Self Observation Chapter 2, The Mammal Instrument-- Inner Process

WOW! The kids asked last night if I was going to read the next chapter of our book, Self Observation! Wow-- of course, I told them-- one of the boys said, that he thought about his habits for the last couple of weeks, and really paid attention-- he realized that he did a lot of things the same way, he realized that " his thoughts had the most habits, like when someone talks to me I think it's going to be bad-- everytime, so I don't even listen to them in fact I just get mad-- I just know that if someone wants to talk to me-- it's bad-- but yesterday Easter, I watched my thoughts- I didn't get mad, and when someone came to talk to me, we talked, about how crappy the food was, but we talked-- is that what you mean?"

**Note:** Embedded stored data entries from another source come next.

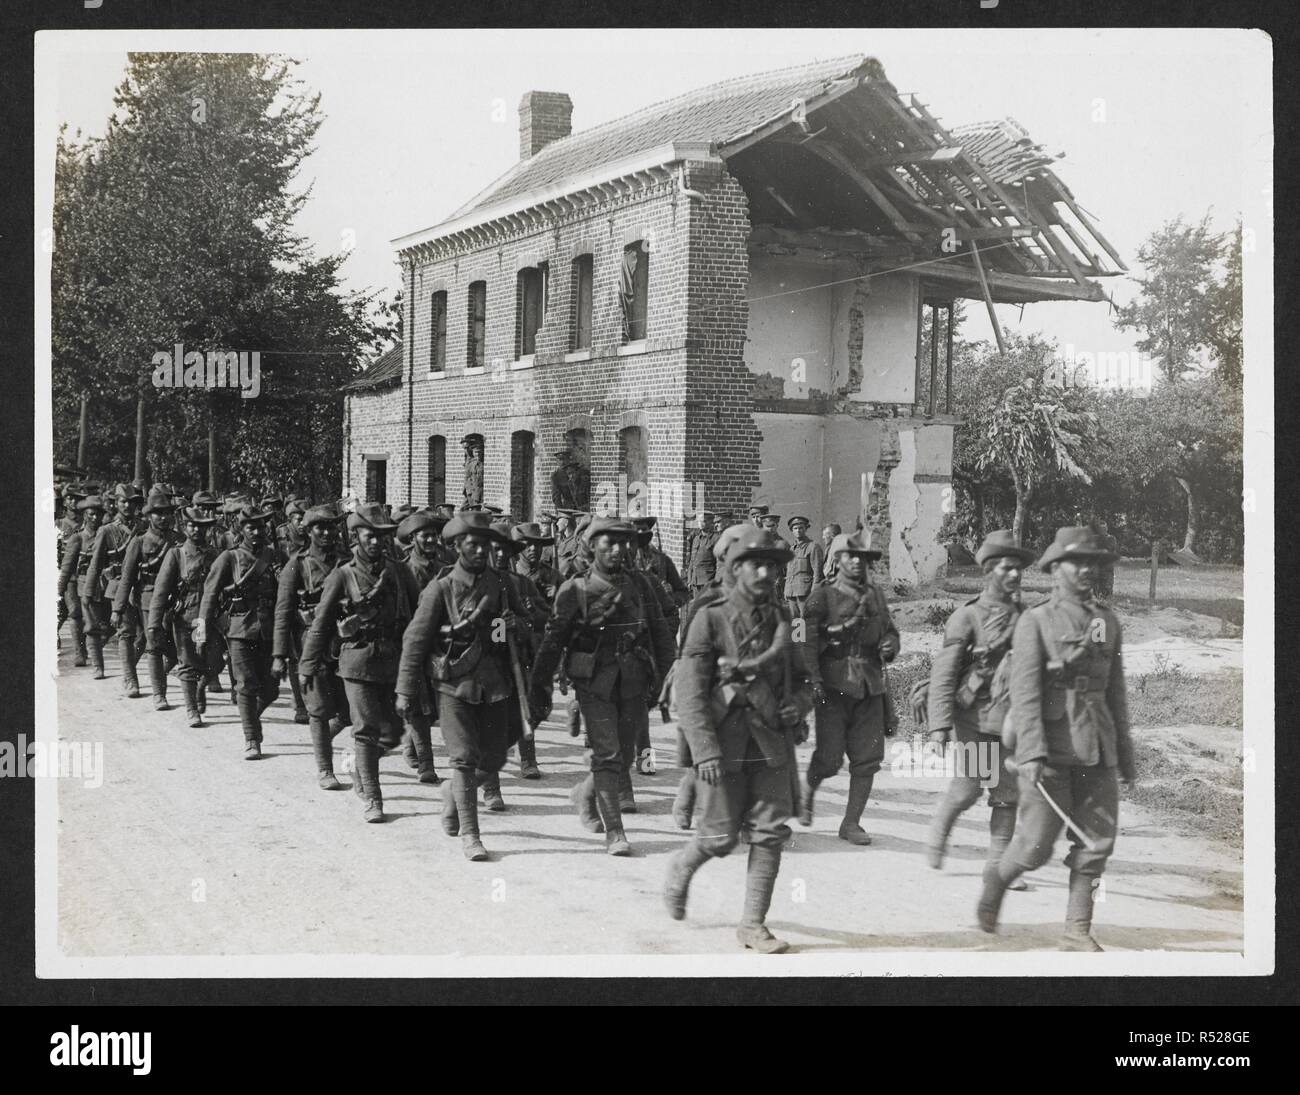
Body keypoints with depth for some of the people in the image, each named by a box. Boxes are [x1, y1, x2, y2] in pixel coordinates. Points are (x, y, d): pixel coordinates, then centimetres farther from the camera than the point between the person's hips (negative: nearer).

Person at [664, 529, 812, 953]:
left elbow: (799, 679, 21)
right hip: (725, 744, -4)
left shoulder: (783, 621, 9)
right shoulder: (710, 619, -6)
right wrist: (705, 751, -20)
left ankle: (753, 923, 10)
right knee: (720, 838, 0)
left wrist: (798, 705, -3)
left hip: (772, 744, 4)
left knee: (770, 833, -1)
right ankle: (682, 866, 32)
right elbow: (689, 691, -11)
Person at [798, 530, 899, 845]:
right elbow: (807, 641, -10)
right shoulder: (823, 597, -2)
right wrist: (814, 679, -22)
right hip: (834, 685, -5)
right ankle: (807, 791, 24)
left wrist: (890, 646, 1)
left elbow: (890, 630, 25)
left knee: (868, 758, 1)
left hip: (870, 686, 5)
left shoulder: (875, 595, 14)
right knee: (830, 757, -8)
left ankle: (851, 823, 12)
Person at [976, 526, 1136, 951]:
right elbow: (1025, 692, -11)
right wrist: (1032, 754, -21)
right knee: (1036, 846, -2)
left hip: (1098, 749, 5)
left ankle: (1078, 930, 11)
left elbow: (1116, 693, 18)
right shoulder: (1035, 622, -3)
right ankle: (997, 877, 27)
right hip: (1052, 749, -5)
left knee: (1097, 842, 1)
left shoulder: (1107, 622, 13)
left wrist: (1126, 754, 18)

I found a portion of chapter 2 which talks about the Heisenberg Uncertainty Principle-- the act of observation changes the thing observed-- self observation changes what is observed within-- observation honestly and without judgement. In yoga terms-- where your mind goes your Prana goes-- we tried this with the idea of paying attention or notice your tendancy, and then open yourself to the idea that you are great! We worked with shoulders. In JDC, shoulders are a huge deal because EVERY kid is slummped over, everyone is in full protection mode to get the kids to stand up is a HUGE deal. Since I couldn't use belts because of safety reasons, the kids stood with their back against the wall to feel their shoulders-- one of the kids said, "I noticed that when my shoulders are back, I feel 10 feet tall-- like a warrior. Wow that Heisen guy knows his stuff" We worked most of the class by the wall-- each child got to see around the room, how each boy felt more warrior like and it stuck-- as we moved back to the mats, the boys still stood 10 feet tall-- they observed and they opened without fear and without judgement. Now, there is no mistaking that the boys are still in fear and still judge, but for a moment in time they didn't and they remembered what it was like to feel strong within themselves-- they got to celebrate their inner warrior.